Monday, November 18, 2019

The Masque of the Red Death




 
The Masque of the Red Death
1964
Director- Roger Corman
Cast- Vincent Price, Hazel Court, Jane Asher, David Weston, Nigel Green, John Westbrook, Skip Martin, Verina Greenlaw, Patrick Magee
            
   This is one of the Vincent Price /Roger Corman collaborations that the pair did through the early 1960’s. It, like the others, is loosely based on the works of Edgar Allen Poe. The Poe story serves mainly as inspiration for a much larger story.
            

    Prince Prospero (Price) is an evil nobleman who terrorizes the locals under his power. He has people taken prisoner and executed at a whim. He is a loyal devotee of Satan and he seems intent on doing evil purely for the sake of evil. A plague, the Red Death, is ravaging the countryside. Prospero withdraws behind his castle walls and invites the landed gentry to join him while the commoners die. Prospero uses this as a chance to humiliate and degrade his peers. Juliana (Hazel Court), his mistress, is trying to get him to induct her into the deeper mysteries of devil worship. She might have succeeded except that a new plaything has caught his eye.
          
 
    He meets a young peasant girl, Francesca (Jane Asher), who is virtuous and kind. Prospero kidnaps her and holds her fiancé hostage.  He wants to corrupt her and turn her to evil. Prospero treats everyone else like dirt, but he dresses her in finery and is quite cordial, all the while espousing the virtues of a life devoted to evil.
            
    He throws a masquerade ball to celebrate the fact that he and all of his hangers on are safe from the plague while everyone else dies outside.  However, an uninvited guest shows up. It’s not Satan, as he hoped, but rather the spirit of Death itself. Will it spare Prospero as reward for his life devoted to evil? Will it spare the virtuous Francesca? Will it spare anyone?
            
    This movie doesn’t get into deep psychological examinations like Pit and the Pendulum or House of Usher. No one is on the verge of losing their mind. Instead, this movie is about the submission to evil. Prospero has done it and his mistress Juliana is attempting to do it.  Will Francesca submit to it as well?

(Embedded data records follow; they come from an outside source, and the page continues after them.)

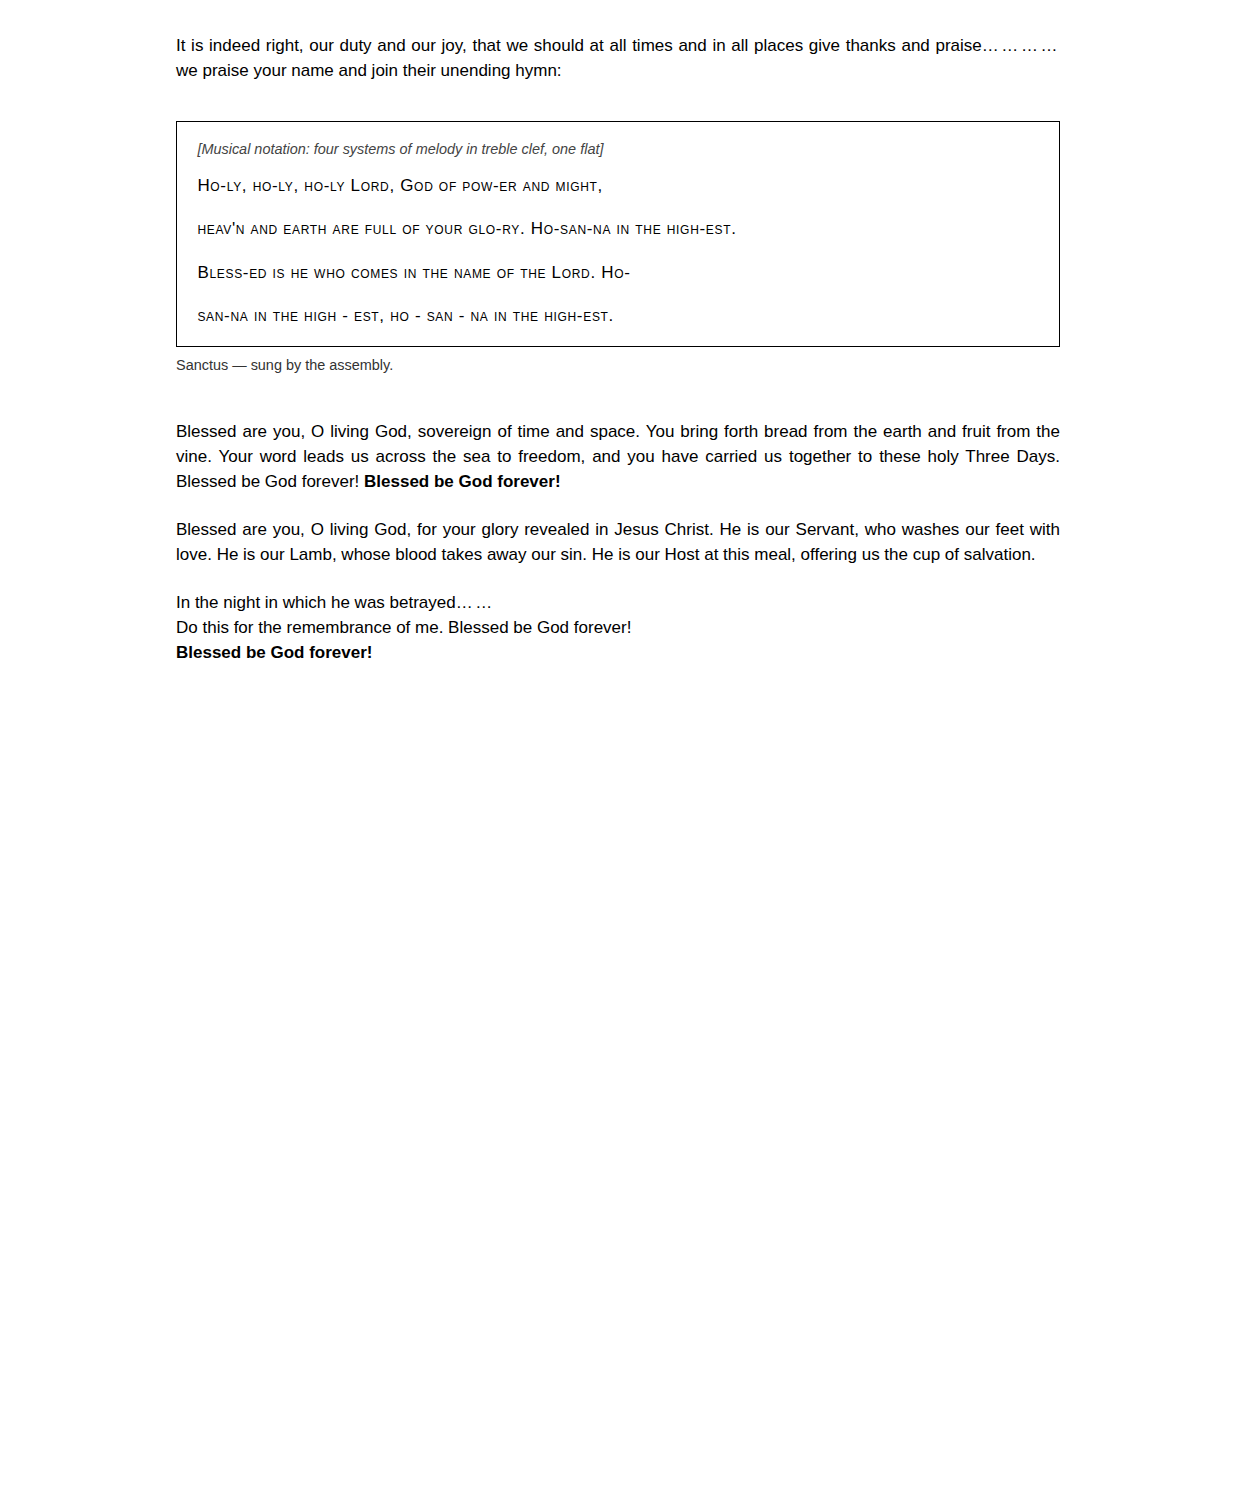It is indeed right, our duty and our joy, that we should at all times and in all places give thanks and praise…………we praise your name and join their unending hymn:
[Musical notation: four systems of melody in treble clef, one flat]
Ho‑ly, ho‑ly, ho‑ly Lord, God of pow‑er and might,
heav'n and earth are full of your glo‑ry. Ho‑san‑na in the high‑est.
Bless‑ed is he who comes in the name of the Lord. Ho‑
san‑na in the high ‑ est, ho ‑ san ‑ na in the high‑est.
Sanctus — sung by the assembly.
Blessed are you, O living God, sovereign of time and space. You bring forth bread from the earth and fruit from the vine. Your word leads us across the sea to freedom, and you have carried us together to these holy Three Days. Blessed be God forever! Blessed be God forever!
Blessed are you, O living God, for your glory revealed in Jesus Christ. He is our Servant, who washes our feet with love. He is our Lamb, whose blood takes away our sin. He is our Host at this meal, offering us the cup of salvation.
In the night in which he was betrayed……
Do this for the remembrance of me. Blessed be God forever!
Blessed be God forever!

      This is Corman's most straight forward horror movie with not the slightest bit of camp or humor. Its also Price's darkest film, with the one exception of Witchfinder General. The film is absolutely beautiful to look at with a superb color pallet, not quite to the extent of Suspiria, but certainly beyond what you'd expect from most horror movies. A must see for fans of Roger Croman or Vincent Price.